TEKS BACAAN:
Kondisi ini membuat Ahn Seung-pil pusing tujuh keliling, dan makin diperparah dengan kekalahan tim asuhannya ketika melakukan uji coba dengan tim bola tangan laki – laki dari sebuah universitas. Akhirnya dia membujuk Kim Hye-kyeong yang sebelumnya mengundurkan diri untuk ikut bergabung dalam timnya. Dengan terpaksa, Kim Hye-kyeong mau bergabung. Yang namanya mengasuh tim perempuan tentunya berbeda dengan mengasuh tim laki – laki. Melalui proses, Ahn Seung-pil yang sebelumnya terkesan menjaga jarak, mulai melakukan pendekatan personal dengan para anggota tim untuk lebih membangun kepercayaan dalam tim tersebut.

Selain beberapa konflik tersebut, penulis cerita juga menyelipkan beberapa kritik terutama terhadap perhatian pemerintah kepada nasib para atlet yang telah pensiun. Perhatian pemerintah terhadap mereka yang sebelumnya berjuang mengharumkan nama bangsa dirasakan amat kurang. Lewat tokoh Han Mi-sook dapat dilihat betapa tragisnya para atlet yang sudah tidak dipakai lagi. Satu hal lagi permasalahan yang coba diangkat oleh sutradara adalah masalah regenerasi pemain yang tersendat.

Secara keseluruhan, film ini tidaklah terlalu istimewa. Garis ceritanya mirip dengan kebanyakan film olah raga, bahkan beberapa bagian dalam mengingatkan kita pada film A League of Their Own. Namun entah mengapa, menyaksikan film olah raga terasa begitu berharga. Menyenangkan melihat hasil akhir yang diraih oleh para tokoh – tokohnya. Tidak selalu menang, namun mereka pasti mendapatkan sesuatu yang berharga. paling tidak semangat mereka bisa menjadi inspirasi bagi yang melihatnya.

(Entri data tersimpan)
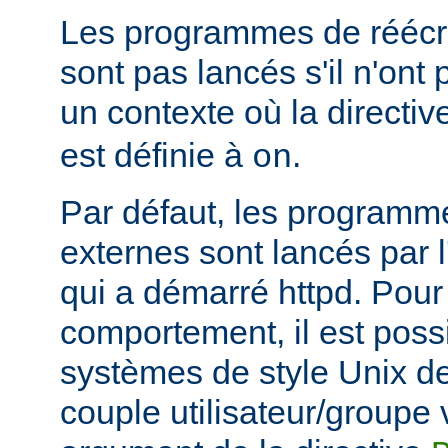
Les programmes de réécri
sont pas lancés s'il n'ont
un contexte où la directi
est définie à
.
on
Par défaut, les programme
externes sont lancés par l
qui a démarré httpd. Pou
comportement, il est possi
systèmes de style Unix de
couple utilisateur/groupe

DAFTAR TUGAS:
1. Menurut bacaan tentang film ini, siapa yang dibujuk Ahn Seung-pil untuk bergabung dengan timnya?
2. Kutip seluruh baris catatan tanpa perubahan, tetapi jangan sertakan gambarnya.
Catatan tersebut tidak berhubungan dengan bacaan.

KUMPULAN JAWABAN:
1. Kim Hye-kyeong.

2.
Les programmes de réécri
sont pas lancés s'il n'ont
un contexte où la directi
est définie à
.
on
Par défaut, les programme
externes sont lancés par l
qui a démarré httpd. Pou
comportement, il est possi
systèmes de style Unix de
couple utilisateur/groupe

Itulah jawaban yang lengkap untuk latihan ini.